On Mon, Mar 26, 2018 at 10:59 AM Richard W.M. Jones <rjones(a)redhat.com>
wrote:
On Sun, Mar 25, 2018 at 08:05:14PM +0000, Nir Soffer wrote:
> On Sun, Mar 25, 2018 at 2:41 PM Richard W.M. Jones <rjones(a)redhat.com>
> When a vm is running, vdsm monitor the allocated space and ask the SPM
> host to allocated more space when the highest write offset is too high,
so
> the disk looks like a thin provisioned disk to the vm. This mechanism is
> not available for storage operations, and all of them specify
initial_size
> when converting images to qcow2 format.
This is going to cause problems for backup applications too. There's
no way in general they can estimate the data to be transferred.
To backup a chain of images, you need to reconstruct the chain remotely
on the machine doing the restore, since the qcow2 header must have correct
backing file when uploaded. So I guess backup vendor will build the chain
and upload the real files, so this should not be an issue.

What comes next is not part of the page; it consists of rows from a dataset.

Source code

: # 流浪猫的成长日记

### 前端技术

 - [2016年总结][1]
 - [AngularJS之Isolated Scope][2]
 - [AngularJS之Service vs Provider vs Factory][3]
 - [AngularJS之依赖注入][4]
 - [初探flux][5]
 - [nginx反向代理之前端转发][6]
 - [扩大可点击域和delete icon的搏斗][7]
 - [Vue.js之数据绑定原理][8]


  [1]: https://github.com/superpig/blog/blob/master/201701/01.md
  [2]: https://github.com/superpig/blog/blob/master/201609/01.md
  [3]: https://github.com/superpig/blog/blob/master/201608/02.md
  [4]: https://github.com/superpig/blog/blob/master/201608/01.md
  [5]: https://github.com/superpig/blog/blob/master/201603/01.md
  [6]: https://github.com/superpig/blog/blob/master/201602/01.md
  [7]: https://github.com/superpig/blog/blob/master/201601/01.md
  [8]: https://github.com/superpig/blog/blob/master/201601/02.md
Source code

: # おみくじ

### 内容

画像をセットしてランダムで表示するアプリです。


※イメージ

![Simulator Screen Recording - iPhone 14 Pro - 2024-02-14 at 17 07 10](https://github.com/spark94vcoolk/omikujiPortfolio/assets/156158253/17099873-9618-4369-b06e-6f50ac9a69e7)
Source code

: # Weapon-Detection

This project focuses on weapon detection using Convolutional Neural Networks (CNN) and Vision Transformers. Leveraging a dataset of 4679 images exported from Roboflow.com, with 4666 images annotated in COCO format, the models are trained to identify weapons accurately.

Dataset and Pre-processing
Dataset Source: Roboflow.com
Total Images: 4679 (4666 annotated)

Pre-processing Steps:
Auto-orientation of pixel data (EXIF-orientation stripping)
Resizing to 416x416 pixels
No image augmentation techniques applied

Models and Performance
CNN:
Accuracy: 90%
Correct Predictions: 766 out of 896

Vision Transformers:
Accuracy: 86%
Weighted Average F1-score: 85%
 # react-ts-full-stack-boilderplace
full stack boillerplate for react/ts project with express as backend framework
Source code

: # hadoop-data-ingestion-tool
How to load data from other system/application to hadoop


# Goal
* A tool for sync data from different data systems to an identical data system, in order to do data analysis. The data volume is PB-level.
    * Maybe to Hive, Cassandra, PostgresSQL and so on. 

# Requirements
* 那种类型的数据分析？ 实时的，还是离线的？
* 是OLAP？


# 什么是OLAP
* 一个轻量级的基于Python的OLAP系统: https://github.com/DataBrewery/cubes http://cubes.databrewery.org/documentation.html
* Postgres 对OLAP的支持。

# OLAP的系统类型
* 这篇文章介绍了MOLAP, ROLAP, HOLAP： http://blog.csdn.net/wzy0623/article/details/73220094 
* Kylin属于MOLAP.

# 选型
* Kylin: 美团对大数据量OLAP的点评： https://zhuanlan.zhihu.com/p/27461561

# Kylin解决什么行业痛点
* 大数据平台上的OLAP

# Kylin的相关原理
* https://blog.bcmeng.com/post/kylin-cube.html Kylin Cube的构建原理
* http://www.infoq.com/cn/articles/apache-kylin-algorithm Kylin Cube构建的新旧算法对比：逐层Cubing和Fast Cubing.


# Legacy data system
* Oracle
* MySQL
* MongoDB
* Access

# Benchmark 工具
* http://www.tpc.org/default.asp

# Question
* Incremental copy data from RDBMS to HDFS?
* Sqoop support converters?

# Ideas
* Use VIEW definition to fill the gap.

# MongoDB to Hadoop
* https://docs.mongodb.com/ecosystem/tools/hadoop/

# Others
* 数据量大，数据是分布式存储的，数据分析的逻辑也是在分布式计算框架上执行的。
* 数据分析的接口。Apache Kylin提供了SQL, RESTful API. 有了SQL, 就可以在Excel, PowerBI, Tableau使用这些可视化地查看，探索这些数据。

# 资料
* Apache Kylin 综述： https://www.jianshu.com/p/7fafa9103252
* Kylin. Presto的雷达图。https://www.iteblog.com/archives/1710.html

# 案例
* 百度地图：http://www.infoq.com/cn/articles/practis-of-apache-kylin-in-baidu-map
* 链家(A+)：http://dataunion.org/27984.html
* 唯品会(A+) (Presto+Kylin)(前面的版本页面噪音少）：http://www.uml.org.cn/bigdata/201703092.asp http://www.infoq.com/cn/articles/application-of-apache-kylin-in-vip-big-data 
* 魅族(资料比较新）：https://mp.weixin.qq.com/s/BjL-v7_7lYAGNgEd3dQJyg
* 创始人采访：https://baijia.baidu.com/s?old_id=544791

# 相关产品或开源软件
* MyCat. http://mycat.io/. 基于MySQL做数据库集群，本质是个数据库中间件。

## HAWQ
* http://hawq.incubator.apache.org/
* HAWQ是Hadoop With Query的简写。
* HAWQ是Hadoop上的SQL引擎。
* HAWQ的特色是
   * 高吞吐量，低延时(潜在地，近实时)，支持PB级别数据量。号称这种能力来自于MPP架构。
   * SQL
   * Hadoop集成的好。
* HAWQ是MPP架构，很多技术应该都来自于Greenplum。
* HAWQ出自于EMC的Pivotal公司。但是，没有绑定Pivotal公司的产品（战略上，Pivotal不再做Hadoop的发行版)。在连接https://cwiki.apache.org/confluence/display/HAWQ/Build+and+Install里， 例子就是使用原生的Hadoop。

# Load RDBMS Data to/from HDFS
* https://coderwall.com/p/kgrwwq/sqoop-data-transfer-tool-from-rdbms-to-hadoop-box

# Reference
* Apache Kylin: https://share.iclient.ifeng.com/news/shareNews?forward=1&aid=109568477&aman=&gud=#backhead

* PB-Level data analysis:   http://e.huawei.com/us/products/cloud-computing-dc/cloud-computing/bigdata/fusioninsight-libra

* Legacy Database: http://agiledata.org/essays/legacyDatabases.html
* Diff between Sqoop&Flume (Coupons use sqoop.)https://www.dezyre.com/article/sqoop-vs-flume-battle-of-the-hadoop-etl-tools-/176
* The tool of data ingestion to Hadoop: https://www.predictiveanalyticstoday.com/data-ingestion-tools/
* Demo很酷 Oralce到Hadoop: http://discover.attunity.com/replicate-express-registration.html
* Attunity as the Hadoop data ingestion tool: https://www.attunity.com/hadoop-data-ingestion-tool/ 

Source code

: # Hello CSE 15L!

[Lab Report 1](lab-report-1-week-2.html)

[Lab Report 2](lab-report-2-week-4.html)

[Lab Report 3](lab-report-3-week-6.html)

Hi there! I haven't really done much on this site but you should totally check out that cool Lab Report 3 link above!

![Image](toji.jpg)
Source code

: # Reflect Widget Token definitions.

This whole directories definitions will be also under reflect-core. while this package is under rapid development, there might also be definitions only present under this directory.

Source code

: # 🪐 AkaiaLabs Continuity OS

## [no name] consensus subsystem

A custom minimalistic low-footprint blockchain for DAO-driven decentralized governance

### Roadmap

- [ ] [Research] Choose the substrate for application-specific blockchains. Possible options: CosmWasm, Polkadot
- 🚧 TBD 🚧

If they want to do something more fancy, like creating empty qcow2 file for
setting up the backing file, and streaming the data separately, they can
estimate the required allocation using the number of 64k (assuming standard
cluster size) guest sectors, and the virtual size.
See here how vdsm estimate this since 4.1:
https://github.com/oVirt/vdsm/blob/master/lib/vdsm/storage/qcow2.py
If there is no way to estimate the size and you must allocate the
entire
> image, we can add a shrink step in upload finalization, to shrink the
image
> size to optimal size. We are already doing this in several flows that
> cannot estimate the final disk size and do over allocation.
I guess we'll need something like that.
I think we can implement this for 4.2.z. We will open a new RFE for this.